— TASK DIRECTIONS —
Update the listing below by substituting "Finance Course" for every occurrence of "Finance Academy", and leave all other text unchanged. Omit the pictures from your answer.

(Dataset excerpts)
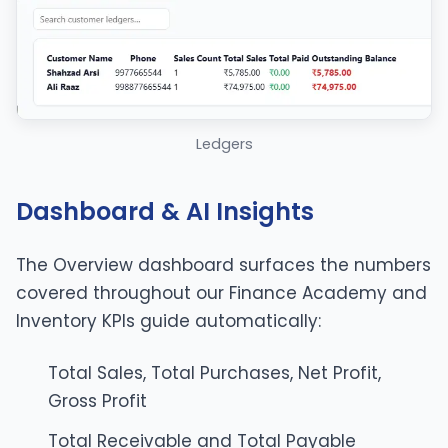
Ledgers
Dashboard & AI Insights
The Overview dashboard surfaces the numbers
covered throughout our
Finance Academy
and
Inventory KPIs guide
automatically:
Total Sales, Total Purchases, Net Profit,
Gross Profit
Total Receivable and Total Payable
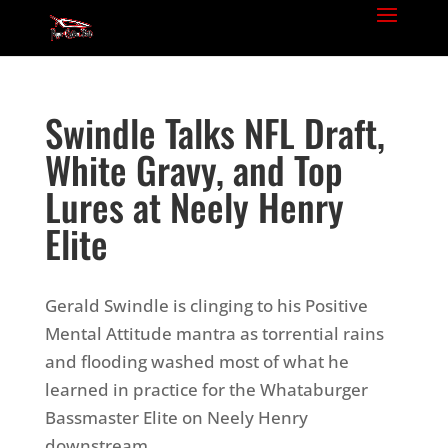
Swindle Talks NFL Draft,
White Gravy, and Top
Lures at Neely Henry
Elite
Gerald Swindle is clinging to his Positive
Mental Attitude mantra as torrential rains
and flooding washed most of what he
learned in practice for the Whataburger
Bassmaster Elite on Neely Henry
downstream.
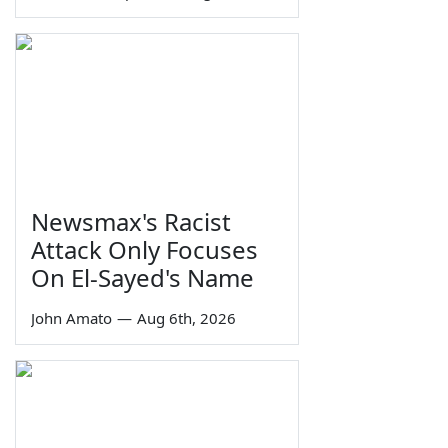
Newsmax's Racist
Attack Only Focuses
On El-Sayed's Name
John Amato
—
Aug 6th, 2026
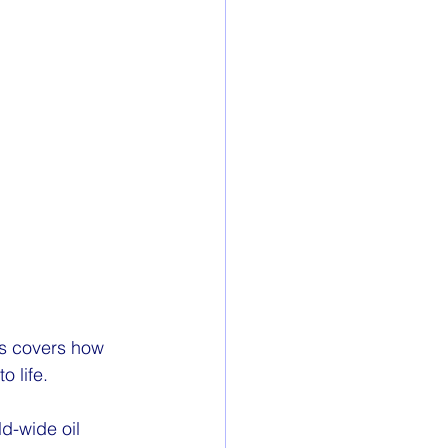
ins covers how 
 life.
d-wide oil 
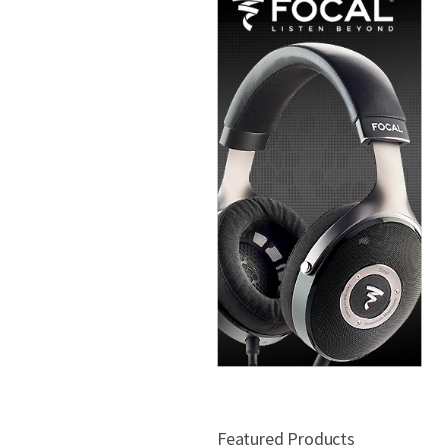
Featured Products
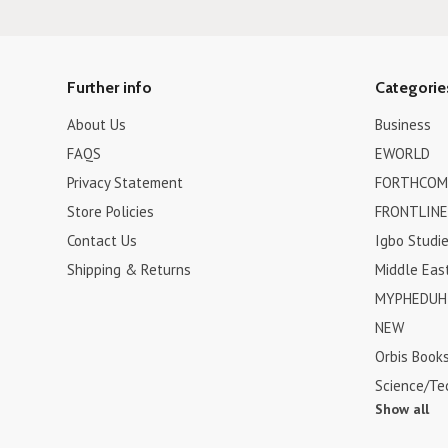
Further info
Categorie
About Us
Business
FAQS
EWORLD
Privacy Statement
FORTHCOM
Store Policies
FRONTLINE
Contact Us
Igbo Studi
Shipping & Returns
Middle Eas
MYPHEDUH 
NEW
Orbis Book
Science/Te
Show all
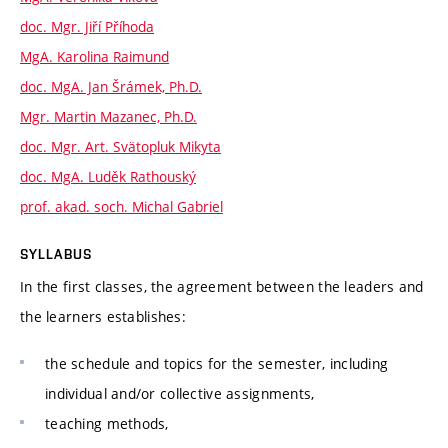
doc. Mgr. Jiří Příhoda
MgA. Karolina Raimund
doc. MgA. Jan Šrámek, Ph.D.
Mgr. Martin Mazanec, Ph.D.
doc. Mgr. Art. Svätopluk Mikyta
doc. MgA. Luděk Rathouský
prof. akad. soch. Michal Gabriel
SYLLABUS
In the first classes, the agreement between the leaders and
the learners establishes:
the schedule and topics for the semester, including
individual and/or collective assignments,
teaching methods,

— TASK ANSWER —
Ledgers
Dashboard & AI Insights
The Overview dashboard surfaces the numbers
covered throughout our
Finance Course
and
Inventory KPIs guide
automatically:
Total Sales, Total Purchases, Net Profit,
Gross Profit
Total Receivable and Total Payable
Swindle Talks NFL Draft,
White Gravy, and Top
Lures at Neely Henry
Elite
Gerald Swindle is clinging to his Positive
Mental Attitude mantra as torrential rains
and flooding washed most of what he
learned in practice for the Whataburger
Bassmaster Elite on Neely Henry
downstream.
Newsmax's Racist
Attack Only Focuses
On El-Sayed's Name
John Amato
—
Aug 6th, 2026
ins covers how 
 life.
d-wide oil 
Featured Products
Further info
Categorie
About Us
Business
FAQS
EWORLD
Privacy Statement
FORTHCOM
Store Policies
FRONTLINE
Contact Us
Igbo Studi
Shipping & Returns
Middle Eas
MYPHEDUH 
NEW
Orbis Book
Science/Te
Show all
doc. Mgr. Jiří Příhoda
MgA. Karolina Raimund
doc. MgA. Jan Šrámek, Ph.D.
Mgr. Martin Mazanec, Ph.D.
doc. Mgr. Art. Svätopluk Mikyta
doc. MgA. Luděk Rathouský
prof. akad. soch. Michal Gabriel
SYLLABUS
In the first classes, the agreement between the leaders and
the learners establishes:
the schedule and topics for the semester, including
individual and/or collective assignments,
teaching methods,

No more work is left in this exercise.